Is Johnson & Johnson’s Covid-19 vaccine a game changer?
Having a single-shot solution that’s easy to store would be a great help in the vaccination effort. But there are still some unknowns
Sam Fazeli, a Bloomberg Opinion contributor who covers the pharmaceutical industry for Bloomberg Intelligence, answered questions about Johnson & Johnson's one-dose Covid-19 vaccine. The pharmaceutical giant released promising early-stage trial data on its ability to fight the disease, expanding on results the company first published in September. The conversation has been edited and condensed.
Johnson & Johnson's vaccine will be another weapon in the fight against Covid-19. What do these findings say about how well it works and how it compares with others?
We won't know the efficacy of the vaccine for another couple of weeks — that's when the first results from late-stage, phase III trials will be reported — but the data from an earlier stage in the trial that was just published in a peer-reviewed article in the New England Journal of Medicine helps us make some predictions. The findings, looking at various aspects of the immune response after one or two doses, look better than the preliminary report from the same trial that we saw in September. After just one dose, the immune reaction looks similar to that seen with two doses of the Pfizer Inc.-BioNTech SE and Moderna Inc. vaccines, though it's important to note that different methods were used to measure antibody levels, so they are not directly comparable. What's also good is that the antibody response continued to remain strong and even improved up to 71 days after the first dose, while the effect in people older than 65 was pretty much the same as that seen in younger adults. Given all this, and the fact that the Pfizer vaccine had close to 90% efficacy in its phase III trial between the first and second dose, I am optimistic that J&J's phase III will also report very strong efficacy.

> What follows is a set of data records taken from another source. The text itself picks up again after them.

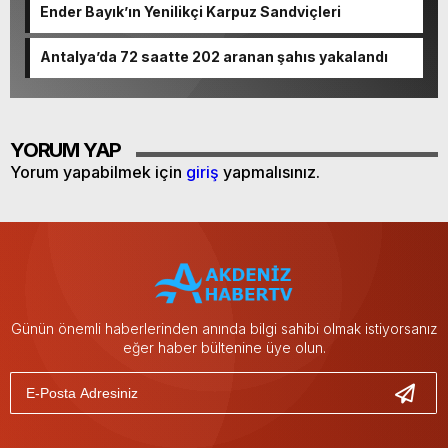
Ender Bayık’ın Yenilikçi Karpuz Sandviçleri
Antalya’da 72 saatte 202 aranan şahıs yakalandı
YORUM YAP
Yorum yapabilmek için
giriş
yapmalısınız.
Günün önemli haberlerinden anında bilgi sahibi olmak istiyorsanız
eğer haber bültenine üye olun.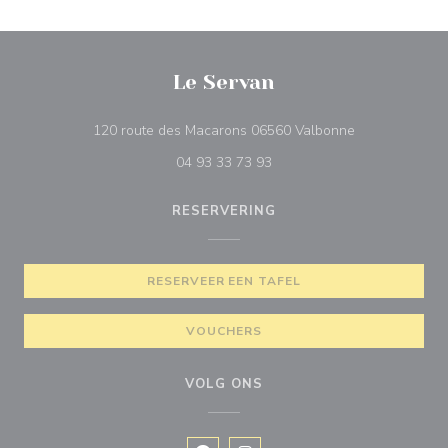
Le Servan
((opent in een
120 route des Macarons 06560 Valbonne
04 93 33 73 93
RESERVERING
RESERVEER EEN TAFEL
VOUCHERS
VOLG ONS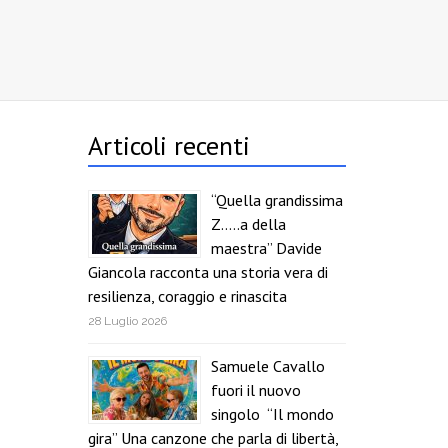
Articoli recenti
“Quella grandissima
Z…..a della
maestra” Davide
Giancola racconta una storia vera di
resilienza, coraggio e rinascita
28 Luglio 2026
Samuele Cavallo
fuori il nuovo
singolo “Il mondo
gira” Una canzone che parla di libertà,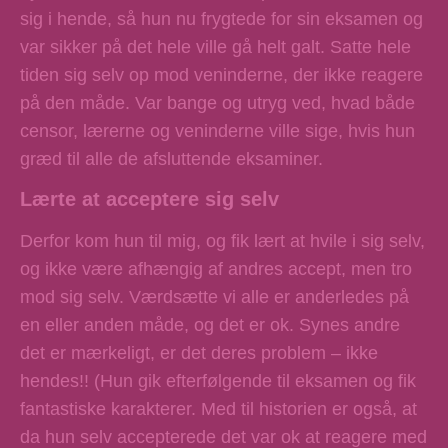
sig i hende, så hun nu frygtede for sin eksamen og
var sikker på det hele ville gå helt galt. Satte hele
tiden sig selv op mod veninderne, der ikke reagere
på den måde. Var bange og utryg ved, hvad både
censor, lærerne og veninderne ville sige, hvis hun
græd til alle de afsluttende eksaminer.
Lærte at acceptere sig selv
Derfor kom hun til mig, og fik lært at hvile i sig selv,
og ikke være afhængig af andres accept, men tro
mod sig selv. Værdsætte vi alle er anderledes på
en eller anden måde, og det er ok. Synes andre
det er mærkeligt, er det deres problem – ikke
hendes!! (Hun gik efterfølgende til eksamen og fik
fantastiske karakterer. Med til historien er også, at
da hun selv accepterede det var ok at reagere med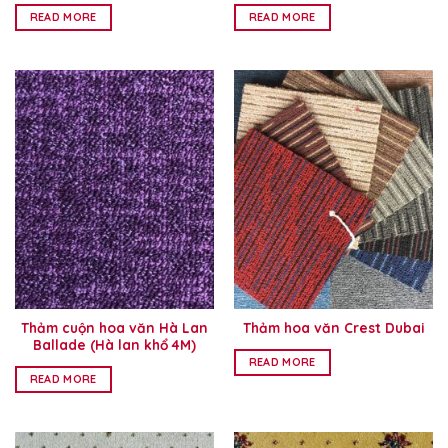
READ MORE
READ MORE
Thảm cuộn hoa văn Hà Lan
Thảm hoa văn Crest Dubai
Ballade (Hà lan khổ 4M)
READ MORE
READ MORE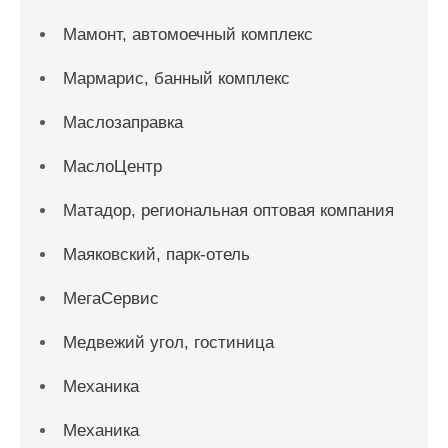
Мамонт, автомоечный комплекс
Мармарис, банный комплекс
Маслозаправка
МаслоЦентр
Матадор, региональная оптовая компания
Маяковский, парк-отель
МегаСервис
Медвежий угол, гостиница
Механика
Механика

How does the J&J vaccine work?
J&J's vaccine uses the same type of "viral-vector" technology that's used in the shot developed by AstraZeneca Plc and the University of Oxford as well as Russia's Sputnik V vaccine. In all these cases, other viruses — typically adenoviruses that cause the common cold, either in humans or primates — are engineered to deliver the genetic material for the Sars-Cov-2's key "spike" protein instead. This causes the immune system to raise a response to the spike protein as well as other parts of the adenovirus vector that is used.
What's the timing? If it looks so good early on, can we expect approval soon?
While the immunological data look great, a large phase III trial is needed to figure out the efficacy of the vaccine in preventing disease and, perhaps even more important, its safety profile in a large diverse group of people. One important difference about the J&J trial is that its main goal is to determine how well the vaccine reduces the risk of moderate to severe disease. The other trials looked only at severe disease as a secondary outcome measure. So the J&J phase III trial will directly answer the question of how well severe disease was reduced.
Assuming the phase III data is positive, how will it factor into the vaccine rollout?
Many people should rightly rejoice if the J&J phase III trial reports as strong an efficacy as we expect it to. The shot will greatly help vaccination efforts and could be a game changer. It will be a single-shot vaccine that can be stored and transported at refrigerator temperatures unlike those of Pfizer-BioNTech and Moderna, which require various degrees of freezing. J&J has done global deals for an initial 900 million doses of the vaccine, plus a potential further 400 million doses under option. But J&J has already hit some production snags, according to the New York Times, with production unlikely to reach high volumes until April or May. So even if its profile makes it one of the best vaccines out there, we will still need all the other shots to help us beat this pandemic.
Is a single shot really enough?
How long the protection lasts will not be known for a long time, but the 71-day antibody response cited above is promising and suggests a single dose is sufficient, at least in the near term. But there is an open question about whether a second dose would be better over the long term. In the data just published, a second dose 57 days after the first certainly boosted the immune response in young adults. So it's possible that a second shot will eventually be needed for longer-lasting protection.
Is there any sense of how the J&J vaccine works against the variants that emerged in the U.K. and South Africa, which appear to be more transmissible?
The conventional wisdom for all of these vaccines is that even if there is an effect, it will be one of reduced efficacy, not total loss. A slow loss of efficacy would be expected over time anyway, just like our natural immune reaction to the versions of other coronaviruses that cause mild disease. The adenoviral-based vaccines like J&J's and Astra's are easily adaptable to the evolving virus. But a theoretical problem would be that if we do need updated versions, the immune reaction to the adenoviruses that are employed to carry the genetic material may limit their efficacy. We'll have to watch this.